Posted by Eric Evans on 7:32 AM with 3 comments
Record low interest rates have been all the talk in the news in the mortgage world. Homeowners are choosing to refinance and take advantage of huge cost savings while lowering their monthly mortgage payments. While this can be a good thing, one potential drawback is that every time a homeowner chooses to refinance and keep their original 30 year term, they are essential "starting over" on their mortgage.
Fortunately, most lenders will offer a loan term of 15, 20, and sometimes even 10 years. Thought the savings may not be apparent from the get go, the amount of money that can be saved over a long-term potential is quite significant. The common confusion lies in the fact that you might not see a substantial drop in monthly payments right after refinancing, but over the life of the loan you end up saving an enormous amount of money but paying off your mortgage earlier. With low interest rates, you could still be surprised how much your payment can drop from rates just a couple years ago.
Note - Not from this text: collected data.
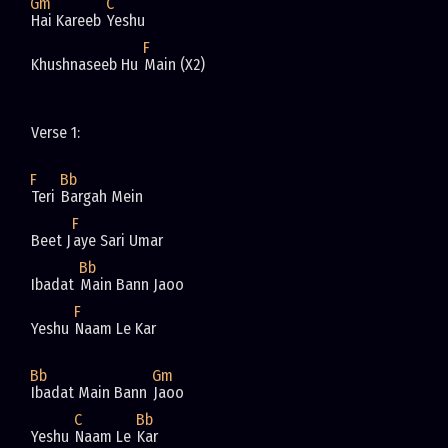
Gm
C
Hai Kareeb 
Yeshu
F
Khushnaseeb Hu 
Main (X2)
Verse 1: 
F
Bb
Teri 
Bargah Mein
F
Beet J
aye Sari Umar 
Bb
Ibadat 
Main Bann Jaoo 
F
Yeshu 
Naam Le Kar 
Bb
Gm
Ibadat Main Bann 
Jaoo 
C
Bb
Yeshu 
Naam Le 
Kar 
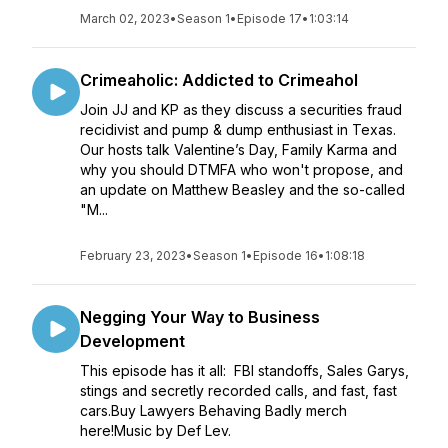
March 02, 2023
•
Season 1
•
Episode 17
•
1:03:14
Crimeaholic: Addicted to Crimeahol
Join JJ and KP as they discuss a securities fraud
recidivist and pump & dump enthusiast in Texas.
Our hosts talk Valentine’s Day, Family Karma and
why you should DTMFA who won't propose, and
an update on Matthew Beasley and the so-called
"M...
February 23, 2023
•
Season 1
•
Episode 16
•
1:08:18
Negging Your Way to Business
Development
This episode has it all: FBI standoffs, Sales Garys,
stings and secretly recorded calls, and fast, fast
cars.Buy Lawyers Behaving Badly merch
here!Music by Def Lev.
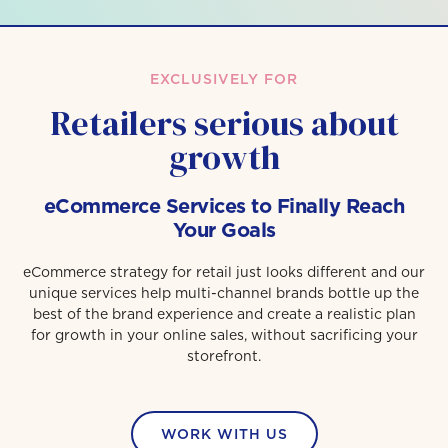
EXCLUSIVELY FOR
Retailers serious about
growth
eCommerce Services to Finally Reach
Your Goals
eCommerce strategy for retail just looks different and our
unique services help multi-channel brands bottle up the
best of the brand experience and create a realistic plan
for growth in your online sales, without sacrificing your
storefront.
WORK WITH US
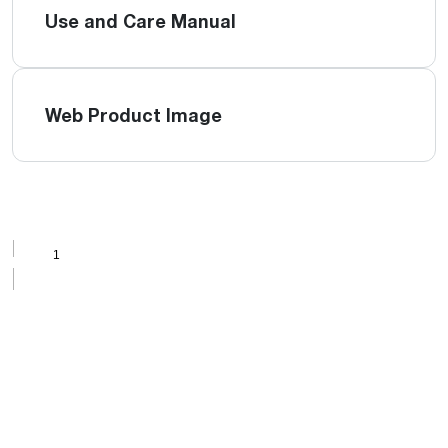
Use and Care Manual
Web Product Image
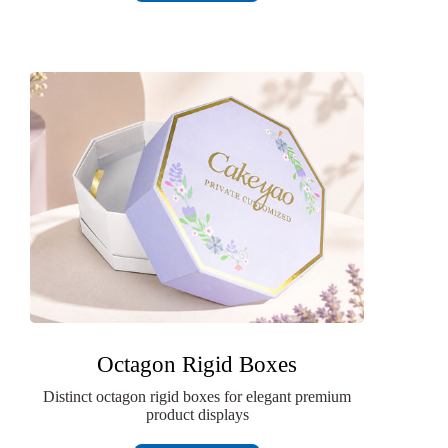
Octagon Rigid Boxes
Distinct octagon rigid boxes for elegant premium
product displays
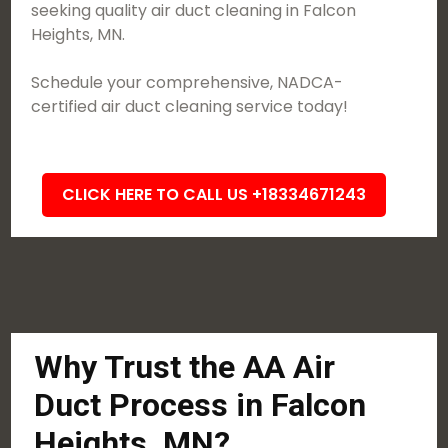
seeking quality air duct cleaning in Falcon
Heights, MN.
Schedule your comprehensive, NADCA-
certified air duct cleaning service today!
CLICK HERE TO CALL US +18334671243
Why Trust the AA Air
Duct Process in Falcon
Heights, MN?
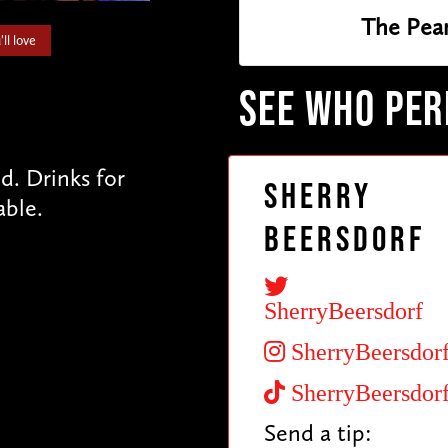
The Pea
ll love
SEE WHO PE
. Drinks for
Sherry
able.
Beersdorf
SherryBeersdorf
SherryBeersdor
SherryBeersdor
Send a tip:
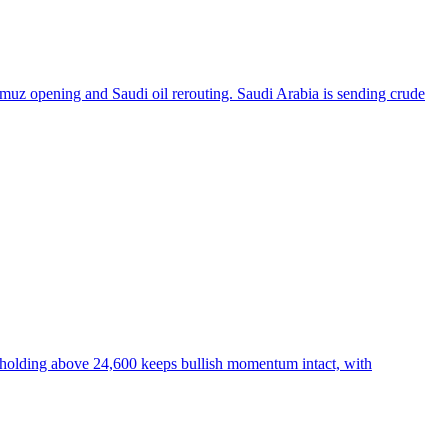
ormuz opening and Saudi oil rerouting. Saudi Arabia is sending crude
ty holding above 24,600 keeps bullish momentum intact, with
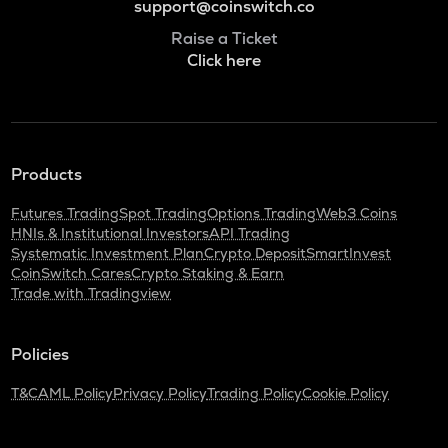
support@coinswitch.co
Raise a Ticket
Click here
Products
Futures Trading
Spot Trading
Options Trading
Web3 Coins
HNIs & Institutional Investors
API Trading
Systematic Investment Plan
Crypto Deposit
SmartInvest
CoinSwitch Cares
Crypto Staking & Earn
Trade with Tradingview
Policies
T&C
AML Policy
Privacy Policy
Trading Policy
Cookie Policy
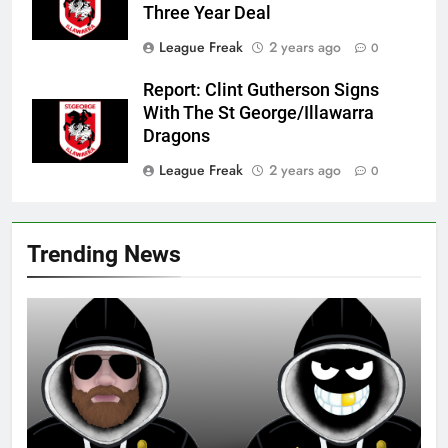
Three Year Deal
League Freak
2 years ago
0
Report: Clint Gutherson Signs
With The St George/Illawarra
Dragons
League Freak
2 years ago
0
Trending News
It's important to inquire and make sure you qualify for refinancing before you determine what changes you would like to make to your loan term. Remember that when refinancing a home appraisal may be required and with changes in the market it could potentially appraise for less than it did just a few years ago. Besides the cost of a home appraisal there may be certain closing costs, some of which can be bundled into the new loan, but you may also want to consider paying out of pocket and keeping your loan amount lower.
Each refinance becomes a highly specific process and there are many different loan programs and options to cater to each individual need. Depending on when your home was bought, rates can vary, terms can vary, and the amount of equity that has accumulated varies among individual homeowners. It's best to talk to a lender or a licensed mortgage originator and have them run the numbers to see what option will best suit your needs.
If you determine that a mortgage with a lower term is ideal for you even if it requires a higher monthly payment, remember to recognize the trade-offs. You may be able to allocate more money toward your mortgage on a monthly basis with an eye toward paying it off quickly, but might you have to forgo home improvements, investments, or savings. On the other hand, if you already have plenty of savings or earning power to go toward these kinds of expenses, shortening your loan term could mean owning your home more quickly and eliminating your mortgage payment early, enabling you to devote your resources toward other expenditures or allowing you to build your savings for those golden years.
To learn more about your refinancing options and how they will affect your individual situation, check with your mortgage lender and see what options are available for you. Only you can determine what works best for your lifestyle.